Il reste indispensable que chaque participant soit libre de participer ou non, à tout moment. La prise en compte du consentement, même partiel ou exprimé non verbalement, est le socle de toute démarche respectueuse (cf. Charte Alzheimer France).

Exemples pratiques et ressources utiles pour les familles et professionnels

De nombreux guides sont disponibles en accès libre, permettant d’imaginer et renouveler les propositions collectives :

  • France Alzheimer propose sur son site plusieurs recueils d’activités concrètes, classées par niveau de difficulté.
  • Le Diplôme Universitaire Alzheimer de Montpellier publie des fiches activités validées par des équipes mixtes (soignants, familles, personnes malades).
  • Le guide « Activités pour les personnes atteintes de maladies neurodégénératives » du réseau francilien CAAPAD détaille des séances prêtes à l’emploi.
  • Des structures locales (CCAS, associations, MDPH) tiennent à disposition des répertoires de prestataires ou intervenants spécialisés.
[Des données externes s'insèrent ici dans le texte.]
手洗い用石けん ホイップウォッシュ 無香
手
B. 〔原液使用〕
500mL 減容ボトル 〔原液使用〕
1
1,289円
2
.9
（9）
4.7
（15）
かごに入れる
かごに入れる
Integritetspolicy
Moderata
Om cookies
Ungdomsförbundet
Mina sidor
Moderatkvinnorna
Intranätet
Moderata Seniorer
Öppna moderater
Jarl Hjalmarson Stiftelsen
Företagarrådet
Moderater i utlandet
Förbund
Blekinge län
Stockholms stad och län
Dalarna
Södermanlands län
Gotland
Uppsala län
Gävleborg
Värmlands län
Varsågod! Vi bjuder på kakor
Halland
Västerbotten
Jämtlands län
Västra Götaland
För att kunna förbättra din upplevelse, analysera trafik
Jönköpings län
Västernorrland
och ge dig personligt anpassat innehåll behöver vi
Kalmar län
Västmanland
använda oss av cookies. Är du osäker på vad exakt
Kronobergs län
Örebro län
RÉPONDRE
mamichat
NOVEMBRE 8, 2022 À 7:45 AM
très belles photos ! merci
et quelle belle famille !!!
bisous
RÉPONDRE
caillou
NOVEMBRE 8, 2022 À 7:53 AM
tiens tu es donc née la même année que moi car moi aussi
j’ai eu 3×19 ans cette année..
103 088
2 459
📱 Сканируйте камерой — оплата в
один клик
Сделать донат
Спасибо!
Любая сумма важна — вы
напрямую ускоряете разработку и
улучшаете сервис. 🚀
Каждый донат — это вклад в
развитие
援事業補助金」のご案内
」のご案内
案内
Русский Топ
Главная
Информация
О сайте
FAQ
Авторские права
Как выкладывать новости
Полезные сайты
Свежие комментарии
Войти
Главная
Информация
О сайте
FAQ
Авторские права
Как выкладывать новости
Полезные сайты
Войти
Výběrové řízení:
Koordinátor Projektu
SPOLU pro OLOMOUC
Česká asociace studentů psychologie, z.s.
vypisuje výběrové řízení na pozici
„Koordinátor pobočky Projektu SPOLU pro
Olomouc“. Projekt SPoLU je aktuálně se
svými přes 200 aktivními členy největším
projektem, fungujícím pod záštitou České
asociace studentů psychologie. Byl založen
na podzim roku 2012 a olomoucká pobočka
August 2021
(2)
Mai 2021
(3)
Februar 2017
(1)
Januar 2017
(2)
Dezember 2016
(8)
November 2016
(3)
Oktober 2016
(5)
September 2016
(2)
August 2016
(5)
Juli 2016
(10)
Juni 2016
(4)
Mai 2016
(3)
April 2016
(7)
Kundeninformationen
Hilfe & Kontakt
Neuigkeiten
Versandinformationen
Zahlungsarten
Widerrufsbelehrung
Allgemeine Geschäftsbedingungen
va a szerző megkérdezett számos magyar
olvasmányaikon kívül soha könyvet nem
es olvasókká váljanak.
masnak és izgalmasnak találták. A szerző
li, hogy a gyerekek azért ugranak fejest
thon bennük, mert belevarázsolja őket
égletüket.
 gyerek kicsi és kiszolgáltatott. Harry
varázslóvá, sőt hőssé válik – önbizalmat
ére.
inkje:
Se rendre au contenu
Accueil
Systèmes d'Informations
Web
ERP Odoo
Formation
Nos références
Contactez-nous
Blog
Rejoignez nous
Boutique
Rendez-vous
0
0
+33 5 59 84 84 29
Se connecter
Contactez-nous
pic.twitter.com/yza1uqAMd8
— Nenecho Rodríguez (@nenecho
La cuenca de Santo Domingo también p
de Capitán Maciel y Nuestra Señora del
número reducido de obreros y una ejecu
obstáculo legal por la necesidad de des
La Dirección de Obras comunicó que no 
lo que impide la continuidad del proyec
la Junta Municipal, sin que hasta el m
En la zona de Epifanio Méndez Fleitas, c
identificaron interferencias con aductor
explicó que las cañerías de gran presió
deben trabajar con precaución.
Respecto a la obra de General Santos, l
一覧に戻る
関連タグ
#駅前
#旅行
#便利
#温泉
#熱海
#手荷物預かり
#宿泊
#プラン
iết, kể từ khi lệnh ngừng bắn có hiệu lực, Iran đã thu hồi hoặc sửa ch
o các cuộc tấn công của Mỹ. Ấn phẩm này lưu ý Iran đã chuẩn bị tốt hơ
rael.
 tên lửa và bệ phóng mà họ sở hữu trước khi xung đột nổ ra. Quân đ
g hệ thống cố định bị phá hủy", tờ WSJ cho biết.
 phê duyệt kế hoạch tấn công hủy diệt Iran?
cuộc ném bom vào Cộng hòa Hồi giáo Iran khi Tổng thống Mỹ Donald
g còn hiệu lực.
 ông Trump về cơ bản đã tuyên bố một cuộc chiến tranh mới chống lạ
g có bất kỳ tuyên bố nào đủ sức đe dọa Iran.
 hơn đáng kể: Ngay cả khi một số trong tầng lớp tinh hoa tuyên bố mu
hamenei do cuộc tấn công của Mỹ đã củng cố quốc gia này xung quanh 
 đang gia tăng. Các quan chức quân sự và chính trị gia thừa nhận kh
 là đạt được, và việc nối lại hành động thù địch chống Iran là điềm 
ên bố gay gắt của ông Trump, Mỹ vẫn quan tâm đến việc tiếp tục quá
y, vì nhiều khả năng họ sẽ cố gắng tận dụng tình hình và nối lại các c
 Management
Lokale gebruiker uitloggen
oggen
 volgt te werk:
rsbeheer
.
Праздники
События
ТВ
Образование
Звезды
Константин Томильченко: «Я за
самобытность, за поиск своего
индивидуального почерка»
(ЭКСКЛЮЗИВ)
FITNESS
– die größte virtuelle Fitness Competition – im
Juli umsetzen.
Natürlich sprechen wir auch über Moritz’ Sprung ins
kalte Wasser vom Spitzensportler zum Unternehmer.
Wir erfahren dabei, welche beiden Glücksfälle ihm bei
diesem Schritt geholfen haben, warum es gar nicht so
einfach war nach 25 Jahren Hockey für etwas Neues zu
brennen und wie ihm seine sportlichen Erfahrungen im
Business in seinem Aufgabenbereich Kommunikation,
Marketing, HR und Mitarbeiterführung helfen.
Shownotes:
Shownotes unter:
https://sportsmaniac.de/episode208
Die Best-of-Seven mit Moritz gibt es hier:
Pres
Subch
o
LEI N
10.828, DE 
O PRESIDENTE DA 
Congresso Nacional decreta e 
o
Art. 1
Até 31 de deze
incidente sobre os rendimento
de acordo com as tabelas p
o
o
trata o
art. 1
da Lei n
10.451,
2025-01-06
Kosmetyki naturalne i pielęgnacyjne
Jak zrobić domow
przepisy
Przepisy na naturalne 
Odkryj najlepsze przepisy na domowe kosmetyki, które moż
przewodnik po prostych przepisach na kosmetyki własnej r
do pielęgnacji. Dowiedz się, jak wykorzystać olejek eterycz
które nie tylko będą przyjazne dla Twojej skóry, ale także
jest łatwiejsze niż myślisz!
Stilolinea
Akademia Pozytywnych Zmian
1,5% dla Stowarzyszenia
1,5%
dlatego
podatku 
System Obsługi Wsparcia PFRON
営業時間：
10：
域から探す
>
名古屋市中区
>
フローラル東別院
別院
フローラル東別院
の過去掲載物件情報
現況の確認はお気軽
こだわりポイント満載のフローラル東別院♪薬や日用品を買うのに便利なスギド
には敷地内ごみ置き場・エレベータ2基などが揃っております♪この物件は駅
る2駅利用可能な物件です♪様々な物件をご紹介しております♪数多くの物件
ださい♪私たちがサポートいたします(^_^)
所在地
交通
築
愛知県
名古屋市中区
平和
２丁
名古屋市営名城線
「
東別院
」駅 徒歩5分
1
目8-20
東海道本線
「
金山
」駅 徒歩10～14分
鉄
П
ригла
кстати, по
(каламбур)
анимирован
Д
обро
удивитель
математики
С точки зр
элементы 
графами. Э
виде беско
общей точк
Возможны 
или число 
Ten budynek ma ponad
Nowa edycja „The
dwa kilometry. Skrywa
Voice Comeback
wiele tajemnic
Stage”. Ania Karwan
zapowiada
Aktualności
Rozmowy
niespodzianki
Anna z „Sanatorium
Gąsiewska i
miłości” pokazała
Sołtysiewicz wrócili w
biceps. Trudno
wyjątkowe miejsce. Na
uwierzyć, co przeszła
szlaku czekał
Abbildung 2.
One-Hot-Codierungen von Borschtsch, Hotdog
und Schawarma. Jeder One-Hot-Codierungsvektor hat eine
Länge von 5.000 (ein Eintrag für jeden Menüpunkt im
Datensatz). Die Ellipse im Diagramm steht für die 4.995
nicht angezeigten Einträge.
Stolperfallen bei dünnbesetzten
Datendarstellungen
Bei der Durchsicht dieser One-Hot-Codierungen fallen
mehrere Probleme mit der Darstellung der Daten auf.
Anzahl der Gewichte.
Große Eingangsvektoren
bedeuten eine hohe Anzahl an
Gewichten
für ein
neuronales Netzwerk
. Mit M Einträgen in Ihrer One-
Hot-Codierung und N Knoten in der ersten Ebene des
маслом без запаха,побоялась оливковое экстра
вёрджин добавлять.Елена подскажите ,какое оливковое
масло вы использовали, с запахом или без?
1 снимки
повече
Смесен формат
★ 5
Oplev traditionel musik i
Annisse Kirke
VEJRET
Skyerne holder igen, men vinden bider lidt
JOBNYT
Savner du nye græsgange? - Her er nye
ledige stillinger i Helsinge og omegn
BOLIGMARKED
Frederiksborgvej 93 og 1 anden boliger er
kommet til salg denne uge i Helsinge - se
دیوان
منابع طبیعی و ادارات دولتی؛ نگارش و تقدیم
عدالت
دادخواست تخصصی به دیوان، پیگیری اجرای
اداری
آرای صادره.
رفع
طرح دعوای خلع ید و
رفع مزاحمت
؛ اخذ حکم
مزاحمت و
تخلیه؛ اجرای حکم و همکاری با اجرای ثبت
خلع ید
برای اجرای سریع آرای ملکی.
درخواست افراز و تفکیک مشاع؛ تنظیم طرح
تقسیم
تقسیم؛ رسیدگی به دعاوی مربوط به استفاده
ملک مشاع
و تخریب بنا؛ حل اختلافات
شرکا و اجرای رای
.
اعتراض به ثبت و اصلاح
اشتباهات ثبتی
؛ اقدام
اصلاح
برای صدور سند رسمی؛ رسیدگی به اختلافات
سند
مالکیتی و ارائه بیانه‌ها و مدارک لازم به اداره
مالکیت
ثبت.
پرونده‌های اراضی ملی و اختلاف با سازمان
Il est intéressant de noter que dans certains EHPAD ou résidences autonomie, 30 à 50 % du temps d’animation est aujourd’hui consacré à des activités co-construites avec les personnes atteintes de démence, une démarche favorisant la reconnaissance du désir et de la singularité de chacun (Enquête ANESM, 2020).

Perspectives : penser l’activité collective comme levier d’inclusion

Au-delà de l’intérêt clinique, proposer des activités collectives adaptées à la maladie d’Alzheimer relève d’un véritable engagement sociétal. L’enjeu ne se limite pas à l’animation du quotidien, il s’agit de participer à une société plus inclusive, où chaque personne – quel que soit son niveau d’autonomie – conserve un espace de choix, de plaisir et de dignité. L’avancée des connaissances et la diversification des approches permettent d’intégrer régulièrement de nouvelles pratiques : ateliers autour du numérique, balades connectées, groupes de parole à distance… Ces initiatives méritent d’être soutenues et partagées, notamment pour inspirer les professionnels comme les familles.